VI. Other Allegations

  • Indirect Infringement: The complaint does not contain formal counts for indirect patent infringement (i.e., induced or contributory infringement). The allegations focus on Defendant's own direct use and licensing of the accused method (Compl. ¶81).
  • Willful Infringement: While the complaint does not plead "willful infringement" as a formal patent law claim, it repeatedly alleges that Defendant acted "deliberately, willfully and intentionally" when making false statements (Compl. ¶47) and that its use of the allegedly protected technology was knowing (Compl. ¶81). These allegations of knowledge and intent form the basis for seeking enhanced damages under the asserted state-law claims.

VII. Analyst’s Conclusion: Key Questions for the Case

As this is a tort and trade secret case interwoven with patent concepts, the central questions are hybrids of commercial and intellectual property law.

  1. A core issue will be one of misrepresentation and technical scope: Did Defendant WTI materially misrepresent the scope of its own patents to a customer?
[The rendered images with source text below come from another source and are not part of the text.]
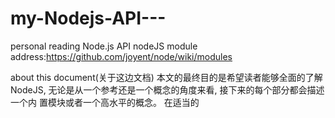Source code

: my-Nodejs-API---
================

personal reading Node.js API
nodeJS module address:https://github.com/joyent/node/wiki/modules

about this document(关于这边文档)
   本文的最终目的是希望读者能够全面的了解NodeJS, 无论是从一个参考还是一个概念的角度来看, 接下来的每个部分都会描述一个内
   置模块或者一个高水平的概念。
   在适当的
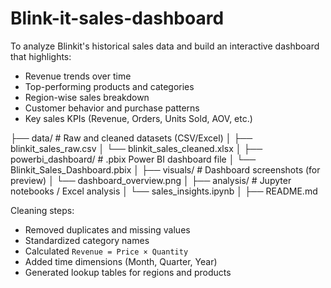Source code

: # Blink-it-sales-dashboard

To analyze Blinkit's historical sales data and build an interactive dashboard that highlights:

- Revenue trends over time  
- Top-performing products and categories  
- Region-wise sales breakdown  
- Customer behavior and purchase patterns  
- Key sales KPIs (Revenue, Orders, Units Sold, AOV, etc.)


├── data/ # Raw and cleaned datasets (CSV/Excel)
│ ├── blinkit_sales_raw.csv
│ └── blinkit_sales_cleaned.xlsx
│
├── powerbi_dashboard/ # .pbix Power BI dashboard file
│ └── Blinkit_Sales_Dashboard.pbix
│
├── visuals/ # Dashboard screenshots (for preview)
│ └── dashboard_overview.png
│
├── analysis/ # Jupyter notebooks / Excel analysis
│ └── sales_insights.ipynb
│
├── README.md


Cleaning steps:

- Removed duplicates and missing values  
- Standardized category names  
- Calculated `Revenue = Price × Quantity`  
- Added time dimensions (Month, Quarter, Year)  
- Generated lookup tables for regions and products


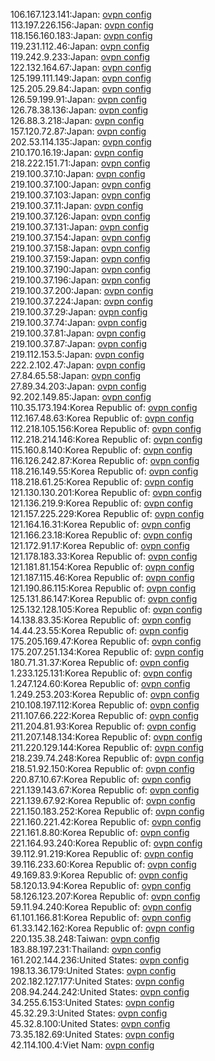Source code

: 106.167.123.141:Japan: [ovpn config](vpn/106_167_123_141.ovpn)  
113.197.226.156:Japan: [ovpn config](vpn/113_197_226_156.ovpn)  
118.156.160.183:Japan: [ovpn config](vpn/118_156_160_183.ovpn)  
119.231.112.46:Japan: [ovpn config](vpn/119_231_112_46.ovpn)  
119.242.9.233:Japan: [ovpn config](vpn/119_242_9_233.ovpn)  
122.132.164.67:Japan: [ovpn config](vpn/122_132_164_67.ovpn)  
125.199.111.149:Japan: [ovpn config](vpn/125_199_111_149.ovpn)  
125.205.29.84:Japan: [ovpn config](vpn/125_205_29_84.ovpn)  
126.59.199.91:Japan: [ovpn config](vpn/126_59_199_91.ovpn)  
126.78.38.136:Japan: [ovpn config](vpn/126_78_38_136.ovpn)  
126.88.3.218:Japan: [ovpn config](vpn/126_88_3_218.ovpn)  
157.120.72.87:Japan: [ovpn config](vpn/157_120_72_87.ovpn)  
202.53.114.135:Japan: [ovpn config](vpn/202_53_114_135.ovpn)  
210.170.16.19:Japan: [ovpn config](vpn/210_170_16_19.ovpn)  
218.222.151.71:Japan: [ovpn config](vpn/218_222_151_71.ovpn)  
219.100.37.10:Japan: [ovpn config](vpn/219_100_37_10.ovpn)  
219.100.37.100:Japan: [ovpn config](vpn/219_100_37_100.ovpn)  
219.100.37.103:Japan: [ovpn config](vpn/219_100_37_103.ovpn)  
219.100.37.11:Japan: [ovpn config](vpn/219_100_37_11.ovpn)  
219.100.37.126:Japan: [ovpn config](vpn/219_100_37_126.ovpn)  
219.100.37.131:Japan: [ovpn config](vpn/219_100_37_131.ovpn)  
219.100.37.154:Japan: [ovpn config](vpn/219_100_37_154.ovpn)  
219.100.37.158:Japan: [ovpn config](vpn/219_100_37_158.ovpn)  
219.100.37.159:Japan: [ovpn config](vpn/219_100_37_159.ovpn)  
219.100.37.190:Japan: [ovpn config](vpn/219_100_37_190.ovpn)  
219.100.37.196:Japan: [ovpn config](vpn/219_100_37_196.ovpn)  
219.100.37.200:Japan: [ovpn config](vpn/219_100_37_200.ovpn)  
219.100.37.224:Japan: [ovpn config](vpn/219_100_37_224.ovpn)  
219.100.37.29:Japan: [ovpn config](vpn/219_100_37_29.ovpn)  
219.100.37.74:Japan: [ovpn config](vpn/219_100_37_74.ovpn)  
219.100.37.81:Japan: [ovpn config](vpn/219_100_37_81.ovpn)  
219.100.37.87:Japan: [ovpn config](vpn/219_100_37_87.ovpn)  
219.112.153.5:Japan: [ovpn config](vpn/219_112_153_5.ovpn)  
222.2.102.47:Japan: [ovpn config](vpn/222_2_102_47.ovpn)  
27.84.65.58:Japan: [ovpn config](vpn/27_84_65_58.ovpn)  
27.89.34.203:Japan: [ovpn config](vpn/27_89_34_203.ovpn)  
92.202.149.85:Japan: [ovpn config](vpn/92_202_149_85.ovpn)  
110.35.173.194:Korea Republic of: [ovpn config](vpn/110_35_173_194.ovpn)  
112.167.48.63:Korea Republic of: [ovpn config](vpn/112_167_48_63.ovpn)  
112.218.105.156:Korea Republic of: [ovpn config](vpn/112_218_105_156.ovpn)  
112.218.214.146:Korea Republic of: [ovpn config](vpn/112_218_214_146.ovpn)  
115.160.8.140:Korea Republic of: [ovpn config](vpn/115_160_8_140.ovpn)  
116.126.242.87:Korea Republic of: [ovpn config](vpn/116_126_242_87.ovpn)  
118.216.149.55:Korea Republic of: [ovpn config](vpn/118_216_149_55.ovpn)  
118.218.61.25:Korea Republic of: [ovpn config](vpn/118_218_61_25.ovpn)  
121.130.130.201:Korea Republic of: [ovpn config](vpn/121_130_130_201.ovpn)  
121.136.219.9:Korea Republic of: [ovpn config](vpn/121_136_219_9.ovpn)  
121.157.225.229:Korea Republic of: [ovpn config](vpn/121_157_225_229.ovpn)  
121.164.16.31:Korea Republic of: [ovpn config](vpn/121_164_16_31.ovpn)  
121.166.23.18:Korea Republic of: [ovpn config](vpn/121_166_23_18.ovpn)  
121.172.91.17:Korea Republic of: [ovpn config](vpn/121_172_91_17.ovpn)  
121.178.183.33:Korea Republic of: [ovpn config](vpn/121_178_183_33.ovpn)  
121.181.81.154:Korea Republic of: [ovpn config](vpn/121_181_81_154.ovpn)  
121.187.115.46:Korea Republic of: [ovpn config](vpn/121_187_115_46.ovpn)  
121.190.86.115:Korea Republic of: [ovpn config](vpn/121_190_86_115.ovpn)  
125.131.86.147:Korea Republic of: [ovpn config](vpn/125_131_86_147.ovpn)  
125.132.128.105:Korea Republic of: [ovpn config](vpn/125_132_128_105.ovpn)  
14.138.83.35:Korea Republic of: [ovpn config](vpn/14_138_83_35.ovpn)  
14.44.23.55:Korea Republic of: [ovpn config](vpn/14_44_23_55.ovpn)  
175.205.169.47:Korea Republic of: [ovpn config](vpn/175_205_169_47.ovpn)  
175.207.251.134:Korea Republic of: [ovpn config](vpn/175_207_251_134.ovpn)  
180.71.31.37:Korea Republic of: [ovpn config](vpn/180_71_31_37.ovpn)  
1.233.125.131:Korea Republic of: [ovpn config](vpn/1_233_125_131.ovpn)  
1.247.124.60:Korea Republic of: [ovpn config](vpn/1_247_124_60.ovpn)  
1.249.253.203:Korea Republic of: [ovpn config](vpn/1_249_253_203.ovpn)  
210.108.197.112:Korea Republic of: [ovpn config](vpn/210_108_197_112.ovpn)  
211.107.66.222:Korea Republic of: [ovpn config](vpn/211_107_66_222.ovpn)  
211.204.81.93:Korea Republic of: [ovpn config](vpn/211_204_81_93.ovpn)  
211.207.148.134:Korea Republic of: [ovpn config](vpn/211_207_148_134.ovpn)  
211.220.129.144:Korea Republic of: [ovpn config](vpn/211_220_129_144.ovpn)  
218.239.74.248:Korea Republic of: [ovpn config](vpn/218_239_74_248.ovpn)  
218.51.92.150:Korea Republic of: [ovpn config](vpn/218_51_92_150.ovpn)  
220.87.10.67:Korea Republic of: [ovpn config](vpn/220_87_10_67.ovpn)  
221.139.143.67:Korea Republic of: [ovpn config](vpn/221_139_143_67.ovpn)  
221.139.67.92:Korea Republic of: [ovpn config](vpn/221_139_67_92.ovpn)  
221.150.183.252:Korea Republic of: [ovpn config](vpn/221_150_183_252.ovpn)  
221.160.221.42:Korea Republic of: [ovpn config](vpn/221_160_221_42.ovpn)  
221.161.8.80:Korea Republic of: [ovpn config](vpn/221_161_8_80.ovpn)  
221.164.93.240:Korea Republic of: [ovpn config](vpn/221_164_93_240.ovpn)  
39.112.91.219:Korea Republic of: [ovpn config](vpn/39_112_91_219.ovpn)  
39.116.233.60:Korea Republic of: [ovpn config](vpn/39_116_233_60.ovpn)  
49.169.83.9:Korea Republic of: [ovpn config](vpn/49_169_83_9.ovpn)  
58.120.13.94:Korea Republic of: [ovpn config](vpn/58_120_13_94.ovpn)  
58.126.123.207:Korea Republic of: [ovpn config](vpn/58_126_123_207.ovpn)  
59.11.94.240:Korea Republic of: [ovpn config](vpn/59_11_94_240.ovpn)  
61.101.166.81:Korea Republic of: [ovpn config](vpn/61_101_166_81.ovpn)  
61.33.142.162:Korea Republic of: [ovpn config](vpn/61_33_142_162.ovpn)  
220.135.38.248:Taiwan: [ovpn config](vpn/220_135_38_248.ovpn)  
183.88.197.231:Thailand: [ovpn config](vpn/183_88_197_231.ovpn)  
161.202.144.236:United States: [ovpn config](vpn/161_202_144_236.ovpn)  
198.13.36.179:United States: [ovpn config](vpn/198_13_36_179.ovpn)  
202.182.127.177:United States: [ovpn config](vpn/202_182_127_177.ovpn)  
208.94.244.242:United States: [ovpn config](vpn/208_94_244_242.ovpn)  
34.255.6.153:United States: [ovpn config](vpn/34_255_6_153.ovpn)  
45.32.29.3:United States: [ovpn config](vpn/45_32_29_3.ovpn)  
45.32.8.100:United States: [ovpn config](vpn/45_32_8_100.ovpn)  
73.35.182.69:United States: [ovpn config](vpn/73_35_182_69.ovpn)  
42.114.100.4:Viet Nam: [ovpn config](vpn/42_114_100_4.ovpn)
This determination will likely require the court to analyze the technical boundaries of the competing patent portfolios to decide if Defendant's patents, as alleged, are limited to "water-soluble" technology and do not cover the "water-insoluble" methods at the heart of the dispute.
  2. A key evidentiary question will be one of misappropriation and embodiment: Can Plaintiffs prove that the waste stabilization method Defendant licensed in Taiwan is the same as the technology protected by the ’939 Patent and disclosed to the customer under a confidentiality agreement? This will require a factual comparison of Defendant's accused process against the technical disclosures and claims of Plaintiffs' patent.